SUPPLIED PASSAGE
Population growth is not sufficient to explain the degradation of the environment. A major factor is capitalism's drive for profits, its unplanned exploitation of the earth's resources and the consumerist psychology which it engenders. The average inhabitant in Britain or the USA consumes 25 times the resources of someone in India or China.
New bio-technologies which use as their raw material species of plants and animals found in the Third World - particularly the rainforests - should not be in the hands of the TNCs, which have a record of ruthless exploitation and destruction of other natural resources.
An environmentally safe system of energy production does not yet exist. Greater emphasis will have to be placed on energy conservation and on the development of renewable sources, with less reliance on fossil fuels. Cheap public transport would cut down the use of cars and the production of carbon dioxide from petrol combustion. The burning of coal will remain a major source of energy for the foreseeable future - but in Britain this should be British rather than imported coal. Fluidised-bed combustion and adequate scrubbing of waste gases must be introduced to cut down the emissions which produce acid rain. Because of the environmental hazards from nuclear power based on fission, particularly from the disposal of nuclear waste and the problems of decommissioning, existing nuclear power plants should be phased out.
We must move towards an overall system of production in which waste products are either eliminated or reduced to an absolute minimum. The atmosphere, the oceans and the land can no longer be treated as a dustbin. Waste must either be recycled or used as a starting point for other processes. Where this is not possible in a particular process of production, that process may have to be abandoned or replaced by an alternative one. At all times, the effects of human activity on the environment will have to be carefully monitored, and research carried out to deal with problems as they arise. This applies to agriculture as much as to industry.
The change to a closed system of waste-free production is incompatible with the existence of an unplanned capitalist economy dominated by the monopolies. Their drive for maximum and short-term profit takes precedence over the long-term consequences for the environment.
The drive for private capitalist profit is an in-built obstacle to greater environmental protection. It regards 'green' policies as a drain on potential profits and dividends. It leads to the wasteful levels of consumption of raw materials seen today in the highly industrialised world. It follows that measures to protect the environment must feature prominently in any programme for advance to socialism. But even under socialism, as experience in the former socialist countries indicates, environmental protection will require constant vigilance, public awareness, democratic involvement, openness and accountability.

PARTS OF THE EXERCISE
[1] Duplicate the part of the environment passage starting at "Population growth is" and ending at "other natural resources.".
[2] According to the environment passage, how many times the resources of someone in India or China does the average inhabitant in Britain or the USA consume?
The material after the environment passage is separate from it.

INFORMATION SHOWN
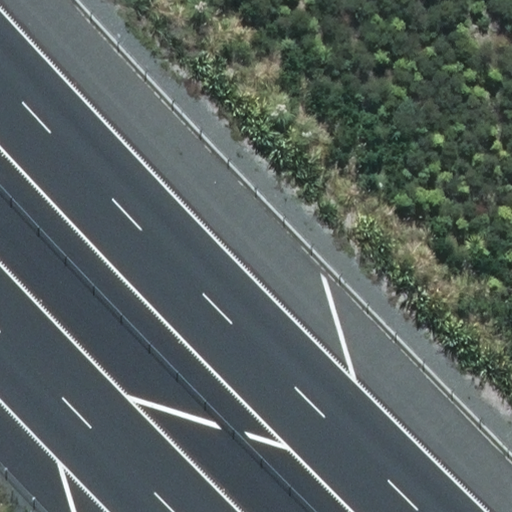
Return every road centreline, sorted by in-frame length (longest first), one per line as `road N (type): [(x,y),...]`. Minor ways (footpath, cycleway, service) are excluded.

TASK RESPONSES
[1]
Population growth is not sufficient to explain the degradation of the environment. A major factor is capitalism's drive for profits, its unplanned exploitation of the earth's resources and the consumerist psychology which it engenders. The average inhabitant in Britain or the USA consumes 25 times the resources of someone in India or China.
New bio-technologies which use as their raw material species of plants and animals found in the Third World - particularly the rainforests - should not be in the hands of the TNCs, which have a record of ruthless exploitation and destruction of other natural resources.

[2] 25 times.